Yeni rotamız, adını Osmanlı Devleti’nin ilk köylerinden biri olan Uludağ Yolu üzerindeki İnkaya Köyü’nden alan çınar ağacı: İnkaya Çınarı. Yaklaşık 600 yıllık geçmişiyle dünyaca ünlü olan İnkaya Çınar’ı, 13 ana kola sahip olup boyu 35 metredir. Dallarının kalınlığı 3-4 metreyi bulan çınar, Türkiye’nin en yaşlı ağaçlarından biridir. Görürken hayret ve hayranlığı bir arada yaşayıp, İnkaya Çınar ağacının kökünü tartışmaya açmıştık.

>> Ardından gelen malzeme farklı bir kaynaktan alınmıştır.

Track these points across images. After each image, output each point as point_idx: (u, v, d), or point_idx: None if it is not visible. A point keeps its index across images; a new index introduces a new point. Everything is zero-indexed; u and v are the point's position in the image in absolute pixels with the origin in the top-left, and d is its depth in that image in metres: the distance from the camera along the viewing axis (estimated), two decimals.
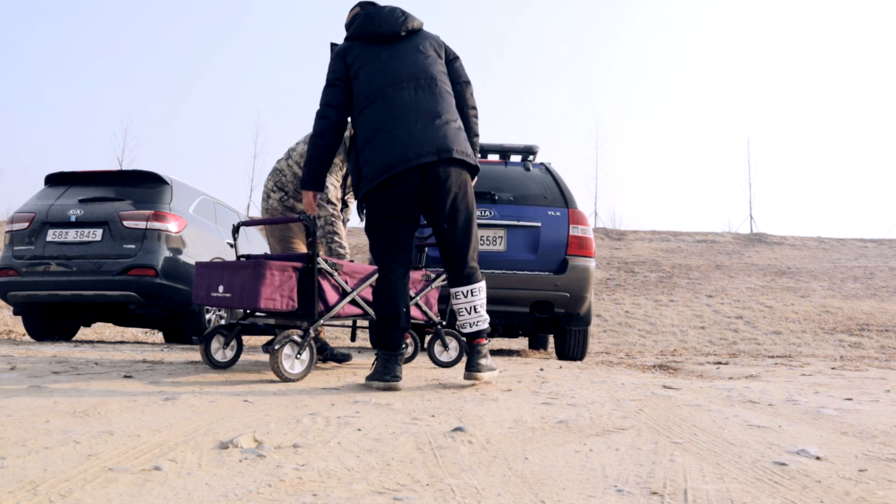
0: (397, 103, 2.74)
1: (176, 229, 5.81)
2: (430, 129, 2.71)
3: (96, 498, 1.20)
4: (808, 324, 12.26)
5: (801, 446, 1.69)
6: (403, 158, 2.66)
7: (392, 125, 2.72)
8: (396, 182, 2.70)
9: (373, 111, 2.77)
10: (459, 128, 2.81)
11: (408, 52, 2.85)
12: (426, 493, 1.26)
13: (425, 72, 2.82)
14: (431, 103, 2.76)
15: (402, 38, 2.90)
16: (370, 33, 2.88)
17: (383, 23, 2.88)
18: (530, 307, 5.16)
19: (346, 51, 2.89)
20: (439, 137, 2.70)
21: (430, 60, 2.86)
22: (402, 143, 2.68)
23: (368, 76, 2.82)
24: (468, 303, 2.83)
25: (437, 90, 2.81)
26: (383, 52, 2.85)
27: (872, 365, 5.81)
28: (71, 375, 2.92)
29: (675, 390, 2.91)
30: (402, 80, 2.79)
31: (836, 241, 22.50)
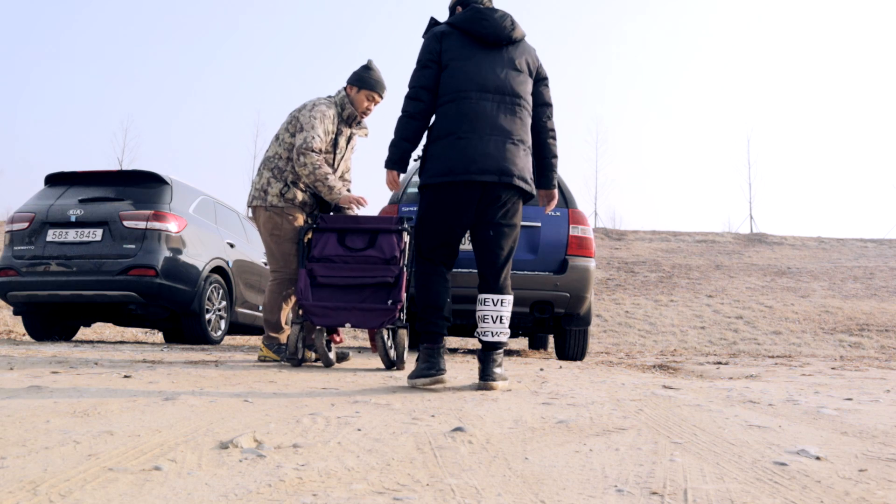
0: (478, 112, 2.75)
1: (176, 229, 5.81)
2: (500, 148, 2.74)
3: (96, 498, 1.20)
4: (808, 324, 12.26)
5: (801, 446, 1.69)
6: (466, 170, 2.71)
7: (466, 132, 2.74)
8: (456, 189, 2.76)
9: (452, 109, 2.78)
10: (527, 153, 2.83)
11: (504, 63, 2.83)
12: (426, 493, 1.26)
13: (513, 90, 2.82)
14: (510, 123, 2.78)
15: (502, 47, 2.86)
16: (474, 31, 2.84)
17: (490, 27, 2.83)
18: (530, 307, 5.16)
19: (445, 35, 2.87)
20: (506, 160, 2.73)
21: (521, 78, 2.85)
22: (470, 154, 2.71)
23: (459, 72, 2.81)
24: (495, 311, 2.82)
25: (518, 111, 2.81)
26: (480, 55, 2.83)
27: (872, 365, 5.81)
28: (71, 375, 2.92)
29: (675, 390, 2.91)
30: (489, 89, 2.78)
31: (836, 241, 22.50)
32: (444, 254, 2.87)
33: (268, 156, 3.97)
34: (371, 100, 4.00)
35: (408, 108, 2.87)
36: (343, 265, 3.61)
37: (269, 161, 3.95)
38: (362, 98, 3.97)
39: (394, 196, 5.34)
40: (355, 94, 3.98)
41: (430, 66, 2.85)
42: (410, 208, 5.21)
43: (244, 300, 6.92)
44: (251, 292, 7.06)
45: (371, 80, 4.01)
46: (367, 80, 4.00)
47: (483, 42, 2.84)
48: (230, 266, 6.55)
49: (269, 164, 3.94)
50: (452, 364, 4.17)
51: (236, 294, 6.70)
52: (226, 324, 6.49)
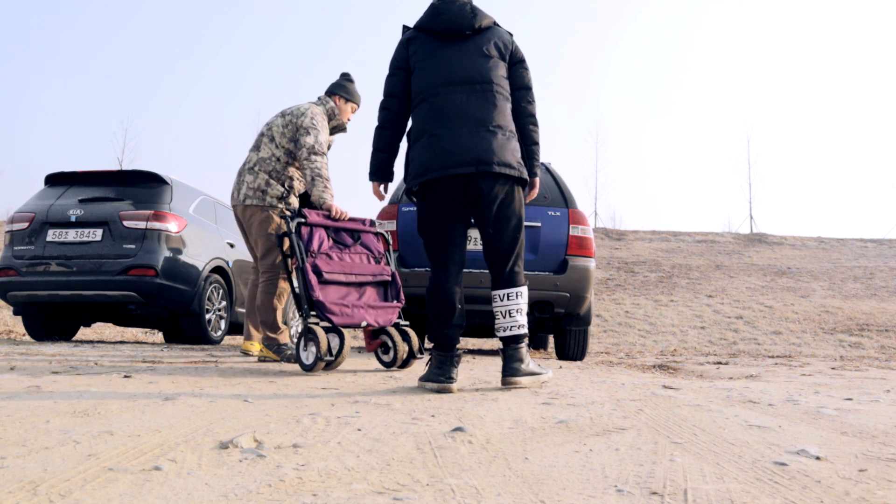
0: (448, 106, 2.74)
1: (176, 229, 5.80)
2: (474, 137, 2.69)
3: (96, 498, 1.20)
4: (808, 324, 12.26)
5: (801, 446, 1.69)
6: (442, 166, 2.69)
7: (438, 128, 2.73)
8: (439, 186, 2.73)
9: (424, 109, 2.79)
10: (509, 137, 2.76)
11: (470, 52, 2.80)
12: (426, 493, 1.26)
13: (483, 76, 2.77)
14: (482, 110, 2.73)
15: (468, 37, 2.83)
16: (434, 28, 2.84)
17: (448, 19, 2.82)
18: (530, 307, 5.16)
19: (410, 40, 2.89)
20: (481, 148, 2.68)
21: (490, 63, 2.80)
22: (444, 149, 2.69)
23: (425, 72, 2.81)
24: (503, 306, 2.78)
25: (491, 97, 2.76)
26: (444, 50, 2.82)
27: (872, 365, 5.81)
28: (71, 375, 2.92)
29: (675, 390, 2.91)
30: (456, 81, 2.76)
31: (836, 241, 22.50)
32: (448, 257, 2.80)
33: (262, 156, 3.96)
34: (353, 110, 4.22)
35: (379, 119, 2.92)
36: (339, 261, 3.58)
37: (264, 162, 3.95)
38: (348, 109, 4.17)
39: (394, 196, 5.34)
40: (343, 105, 4.14)
41: (396, 74, 2.88)
42: (411, 208, 5.21)
43: (244, 300, 6.92)
44: None
45: (356, 92, 4.22)
46: (353, 92, 4.20)
47: (445, 37, 2.83)
48: (230, 266, 6.55)
49: (266, 166, 3.94)
50: None
51: (236, 294, 6.70)
52: (226, 324, 6.49)
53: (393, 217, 5.22)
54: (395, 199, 5.32)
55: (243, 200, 3.94)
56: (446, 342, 2.73)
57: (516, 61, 2.89)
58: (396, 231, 5.17)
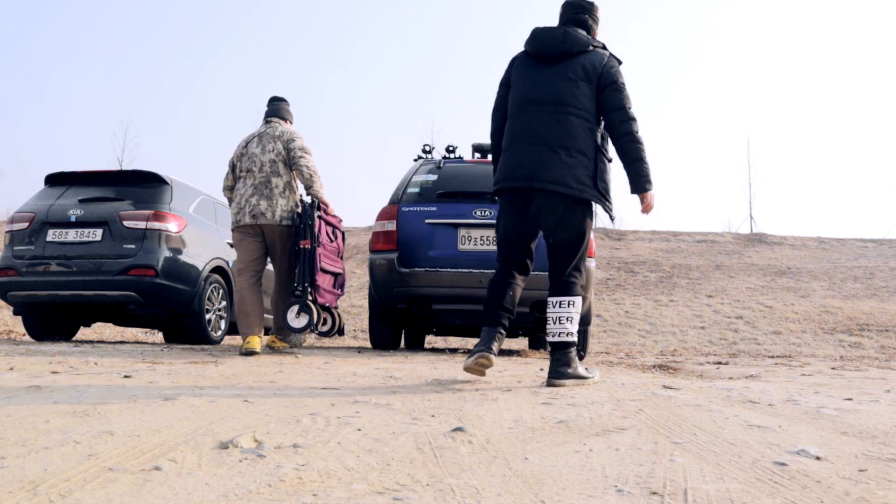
0: (525, 125, 3.01)
1: (176, 229, 5.80)
2: (533, 155, 2.94)
3: (96, 498, 1.20)
4: (808, 324, 12.26)
5: (801, 446, 1.69)
6: (510, 178, 3.00)
7: (511, 144, 3.03)
8: (506, 194, 3.07)
9: (510, 124, 3.09)
10: (573, 157, 2.92)
11: (555, 75, 3.00)
12: (426, 493, 1.26)
13: (558, 98, 2.96)
14: (550, 130, 2.93)
15: (557, 61, 3.02)
16: (530, 50, 3.10)
17: (541, 44, 3.05)
18: (530, 307, 5.15)
19: (514, 60, 3.18)
20: (538, 166, 2.92)
21: (571, 87, 2.97)
22: (514, 164, 2.99)
23: (516, 90, 3.10)
24: (555, 313, 2.99)
25: (562, 118, 2.94)
26: (536, 71, 3.06)
27: (872, 365, 5.81)
28: (71, 375, 2.92)
29: (675, 390, 2.91)
30: (536, 102, 3.00)
31: (836, 241, 22.49)
32: (509, 255, 3.12)
33: (287, 181, 4.53)
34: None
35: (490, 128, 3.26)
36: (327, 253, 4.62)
37: (290, 186, 4.55)
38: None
39: (394, 196, 5.35)
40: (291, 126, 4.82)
41: (500, 89, 3.20)
42: (410, 208, 5.21)
43: None
44: None
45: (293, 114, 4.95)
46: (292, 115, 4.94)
47: (539, 59, 3.07)
48: (230, 266, 6.55)
49: (292, 189, 4.56)
50: (452, 365, 4.17)
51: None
52: (226, 324, 6.49)
53: (393, 217, 5.22)
54: (395, 199, 5.31)
55: (280, 221, 4.46)
56: (494, 318, 3.02)
57: (607, 84, 3.00)
58: (396, 231, 5.17)
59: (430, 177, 5.47)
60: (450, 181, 5.40)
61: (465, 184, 5.38)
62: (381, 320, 5.59)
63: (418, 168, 5.59)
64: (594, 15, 3.19)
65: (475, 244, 5.15)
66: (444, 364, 4.14)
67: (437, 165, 5.58)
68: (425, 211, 5.21)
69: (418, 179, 5.45)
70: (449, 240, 5.15)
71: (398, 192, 5.35)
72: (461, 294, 5.10)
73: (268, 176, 4.46)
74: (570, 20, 3.12)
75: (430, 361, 4.32)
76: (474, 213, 5.17)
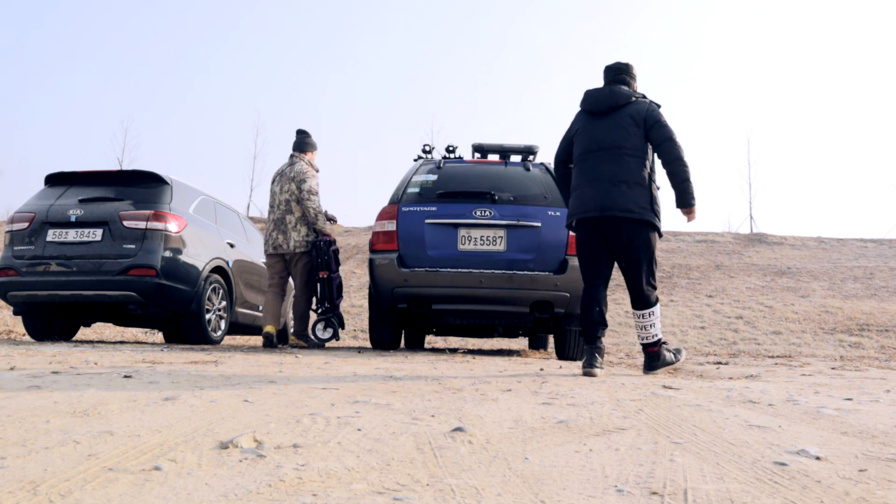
0: (591, 168, 3.71)
1: (176, 229, 5.80)
2: (601, 190, 3.63)
3: (96, 498, 1.20)
4: (808, 324, 12.26)
5: (801, 446, 1.69)
6: (582, 210, 3.70)
7: (582, 184, 3.75)
8: (581, 224, 3.76)
9: (577, 169, 3.81)
10: (634, 188, 3.62)
11: (610, 125, 3.73)
12: (426, 493, 1.26)
13: (614, 143, 3.68)
14: (611, 170, 3.64)
15: (609, 113, 3.76)
16: (585, 108, 3.88)
17: (593, 101, 3.82)
18: (530, 307, 5.16)
19: (576, 117, 3.95)
20: (607, 198, 3.61)
21: (624, 134, 3.69)
22: (586, 199, 3.69)
23: (580, 141, 3.83)
24: (640, 323, 3.76)
25: (619, 159, 3.65)
26: (593, 124, 3.80)
27: (872, 365, 5.81)
28: (71, 375, 2.91)
29: (675, 390, 2.91)
30: (597, 149, 3.72)
31: (836, 241, 22.48)
32: (592, 275, 3.81)
33: (298, 216, 5.68)
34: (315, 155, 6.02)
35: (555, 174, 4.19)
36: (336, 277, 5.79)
37: (302, 220, 5.69)
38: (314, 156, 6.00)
39: (394, 196, 5.35)
40: (312, 156, 5.97)
41: (563, 140, 3.97)
42: (411, 208, 5.22)
43: (244, 300, 6.92)
44: (251, 292, 7.05)
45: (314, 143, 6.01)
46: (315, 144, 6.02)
47: (593, 114, 3.81)
48: (230, 266, 6.55)
49: (304, 221, 5.70)
50: (452, 364, 4.17)
51: (236, 294, 6.70)
52: (226, 324, 6.49)
53: (393, 217, 5.22)
54: (395, 199, 5.31)
55: (294, 249, 5.67)
56: (590, 336, 3.70)
57: (652, 124, 3.71)
58: (396, 231, 5.17)
59: (430, 177, 5.47)
60: (450, 181, 5.40)
61: (465, 184, 5.38)
62: (381, 320, 5.59)
63: (418, 168, 5.59)
64: (631, 73, 3.89)
65: (475, 244, 5.15)
66: (444, 364, 4.14)
67: (437, 165, 5.58)
68: (425, 211, 5.21)
69: (418, 179, 5.46)
70: (449, 240, 5.15)
71: (398, 192, 5.35)
72: (461, 294, 5.11)
73: (283, 214, 5.69)
74: (613, 80, 3.87)
75: (430, 361, 4.33)
76: (474, 213, 5.17)
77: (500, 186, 5.36)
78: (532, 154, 5.88)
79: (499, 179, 5.44)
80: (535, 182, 5.44)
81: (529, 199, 5.29)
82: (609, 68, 3.92)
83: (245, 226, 7.51)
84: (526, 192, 5.34)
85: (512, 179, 5.46)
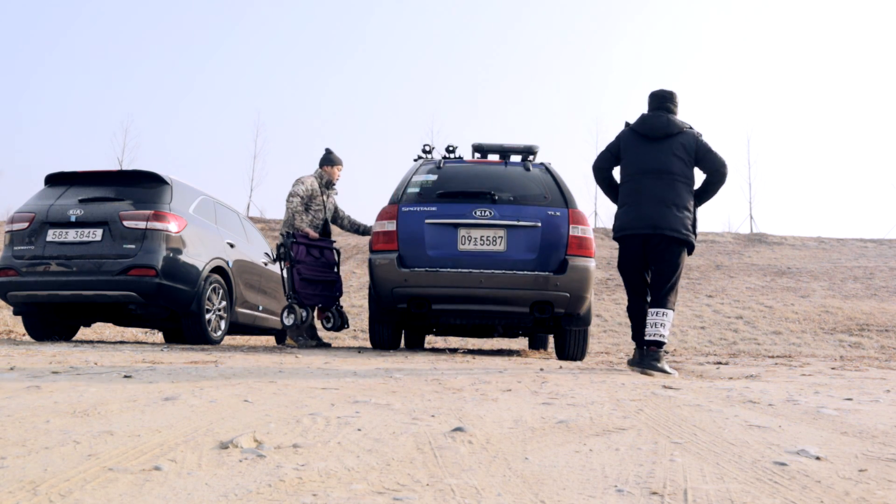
0: (643, 189, 4.10)
1: (176, 229, 5.80)
2: (654, 210, 4.04)
3: (96, 498, 1.20)
4: (808, 324, 12.26)
5: (801, 446, 1.69)
6: (633, 226, 4.11)
7: (633, 202, 4.13)
8: (629, 238, 4.17)
9: (627, 187, 4.18)
10: (682, 211, 4.06)
11: (661, 150, 4.11)
12: (426, 493, 1.26)
13: (668, 169, 4.08)
14: (663, 192, 4.05)
15: (662, 139, 4.12)
16: (640, 130, 4.20)
17: (651, 127, 4.16)
18: (530, 307, 5.15)
19: (624, 135, 4.28)
20: (658, 218, 4.03)
21: (675, 160, 4.09)
22: (635, 216, 4.10)
23: (631, 161, 4.19)
24: (652, 320, 4.02)
25: (670, 183, 4.06)
26: (646, 147, 4.16)
27: (872, 365, 5.81)
28: (71, 375, 2.91)
29: (675, 390, 2.91)
30: (650, 171, 4.10)
31: (836, 241, 22.48)
32: (637, 284, 4.23)
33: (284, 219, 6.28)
34: (339, 170, 6.62)
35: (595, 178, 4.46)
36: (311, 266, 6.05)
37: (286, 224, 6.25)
38: (335, 171, 6.57)
39: (394, 196, 5.34)
40: (329, 170, 6.57)
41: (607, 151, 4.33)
42: (411, 208, 5.21)
43: (244, 300, 6.91)
44: (251, 292, 7.05)
45: (338, 159, 6.60)
46: (337, 160, 6.58)
47: (646, 138, 4.16)
48: (230, 266, 6.55)
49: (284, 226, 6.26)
50: (452, 364, 4.17)
51: (236, 294, 6.70)
52: (226, 324, 6.49)
53: (393, 217, 5.22)
54: (395, 199, 5.31)
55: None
56: (637, 339, 4.13)
57: (703, 154, 4.13)
58: (396, 231, 5.17)
59: (430, 177, 5.47)
60: (450, 181, 5.40)
61: (465, 184, 5.38)
62: (381, 320, 5.59)
63: (418, 168, 5.59)
64: (675, 101, 4.27)
65: (475, 244, 5.15)
66: (444, 364, 4.14)
67: (437, 165, 5.58)
68: (425, 211, 5.21)
69: (418, 179, 5.45)
70: (449, 240, 5.15)
71: (398, 192, 5.35)
72: (461, 294, 5.10)
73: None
74: (660, 107, 4.22)
75: (430, 361, 4.33)
76: (474, 213, 5.17)
77: (500, 186, 5.36)
78: (532, 154, 5.88)
79: (499, 179, 5.44)
80: (535, 182, 5.44)
81: (529, 199, 5.29)
82: (656, 96, 4.26)
83: (245, 226, 7.50)
84: (526, 192, 5.34)
85: (512, 179, 5.46)
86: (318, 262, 6.17)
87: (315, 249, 6.17)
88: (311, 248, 6.11)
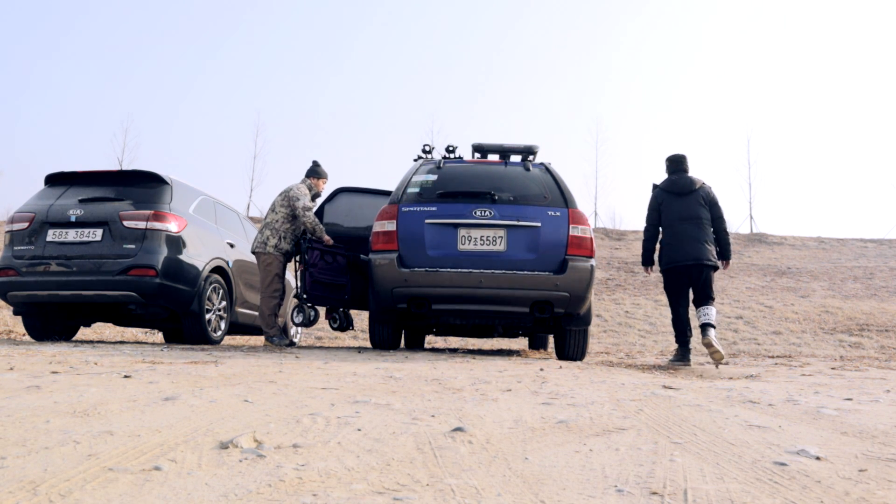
0: (682, 231, 5.60)
1: (176, 229, 5.80)
2: (693, 247, 5.55)
3: (96, 498, 1.20)
4: (808, 324, 12.26)
5: (801, 446, 1.69)
6: (678, 260, 5.59)
7: (676, 242, 5.61)
8: (674, 269, 5.64)
9: (670, 231, 5.68)
10: (711, 244, 5.63)
11: (690, 202, 5.66)
12: (426, 493, 1.26)
13: (697, 215, 5.63)
14: (698, 233, 5.58)
15: (689, 194, 5.68)
16: (671, 189, 5.74)
17: (680, 186, 5.72)
18: (530, 307, 5.15)
19: (660, 194, 5.80)
20: (697, 251, 5.54)
21: (701, 209, 5.65)
22: (679, 252, 5.58)
23: (669, 212, 5.70)
24: (701, 311, 5.57)
25: (701, 226, 5.61)
26: (678, 201, 5.70)
27: (872, 365, 5.81)
28: (71, 375, 2.91)
29: (675, 390, 2.91)
30: (686, 218, 5.62)
31: (836, 241, 22.48)
32: (681, 301, 5.69)
33: (267, 221, 6.23)
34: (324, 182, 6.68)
35: (644, 233, 5.94)
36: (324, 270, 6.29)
37: (268, 224, 6.21)
38: (320, 182, 6.60)
39: (394, 196, 5.34)
40: (315, 181, 6.55)
41: (653, 211, 5.80)
42: (411, 208, 5.22)
43: (244, 300, 6.91)
44: (251, 292, 7.05)
45: (324, 172, 6.67)
46: (323, 173, 6.65)
47: (677, 194, 5.71)
48: (230, 266, 6.55)
49: (270, 227, 6.20)
50: (452, 364, 4.17)
51: (236, 294, 6.70)
52: (226, 324, 6.49)
53: (393, 217, 5.21)
54: (395, 199, 5.31)
55: (254, 249, 6.22)
56: (682, 341, 5.65)
57: (713, 204, 5.73)
58: (396, 231, 5.17)
59: (430, 177, 5.47)
60: (450, 181, 5.40)
61: (465, 184, 5.38)
62: (381, 320, 5.59)
63: (418, 168, 5.59)
64: (687, 162, 5.87)
65: (475, 244, 5.15)
66: (444, 364, 4.14)
67: (437, 165, 5.58)
68: (425, 211, 5.20)
69: (418, 179, 5.45)
70: (449, 240, 5.15)
71: (398, 192, 5.35)
72: (461, 294, 5.10)
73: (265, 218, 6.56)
74: (679, 169, 5.82)
75: (430, 361, 4.33)
76: (474, 213, 5.17)
77: (500, 186, 5.36)
78: (532, 154, 5.88)
79: (499, 179, 5.44)
80: (535, 182, 5.44)
81: (529, 199, 5.29)
82: (674, 161, 5.88)
83: (245, 226, 7.50)
84: (526, 192, 5.34)
85: (512, 179, 5.46)
86: (331, 266, 6.37)
87: (329, 255, 6.42)
88: (325, 254, 6.36)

Tartışmamız; sağlam bir köke bağlı olmamız durumunda dallarımızın birbirinden farklı yönlere veya uzağa gitmesinin bizi endişelendirmemesi, neticede aynı kök üzerinde durduğumuz konusunda hemfikir olmamızla son buldu. Yol üstünde uğradığımız İnkaya Tarihi Çınarı yanı başındaki çeşmeden içtiğimiz soğuk sudan sonra, Uludağ’a tırmanmaya başlıyoruz. Havanın sisli olmaması durumunda uzaktan çok net seçilebilen Uludağ, 2543 metre rakımıyla Türkiye’nin en büyük kış ve doğa sporları merkezidir. Daha çıkarken bizleri büyülemeyi başaran Uludağ, yol aldıkça 14 derecelere düşen bir yaz günüyle karşılıyor bizi. Kuzey kesimimde Sarıalan, Kirazlı, Kadı ve Sobra yayları bulunan Uludağ’a teleferikle de ulaşmanız mümkün. Yemyeşil doğasıyla bizleri içine çeken Sarıalan mevkisinde akan kaynak suyundan buz gibi sularımızı doldurup, az ilerisinde *tertemiz havada acıkırız* fikriyle yanımıza aldığımız köfteler ve böyle bir ortamın vazgeçilmezi olan çay için ateş yakmaya başlamıştık bile. Gün batımına kadar durduğumuz, hiç ayrılmak istemediğimiz doğa harikası, güneşin vedasıyla bizlere yol vermiş gibiydi. Dolu dolu geçen bir günün ardından eve dönme vakti gelmişti.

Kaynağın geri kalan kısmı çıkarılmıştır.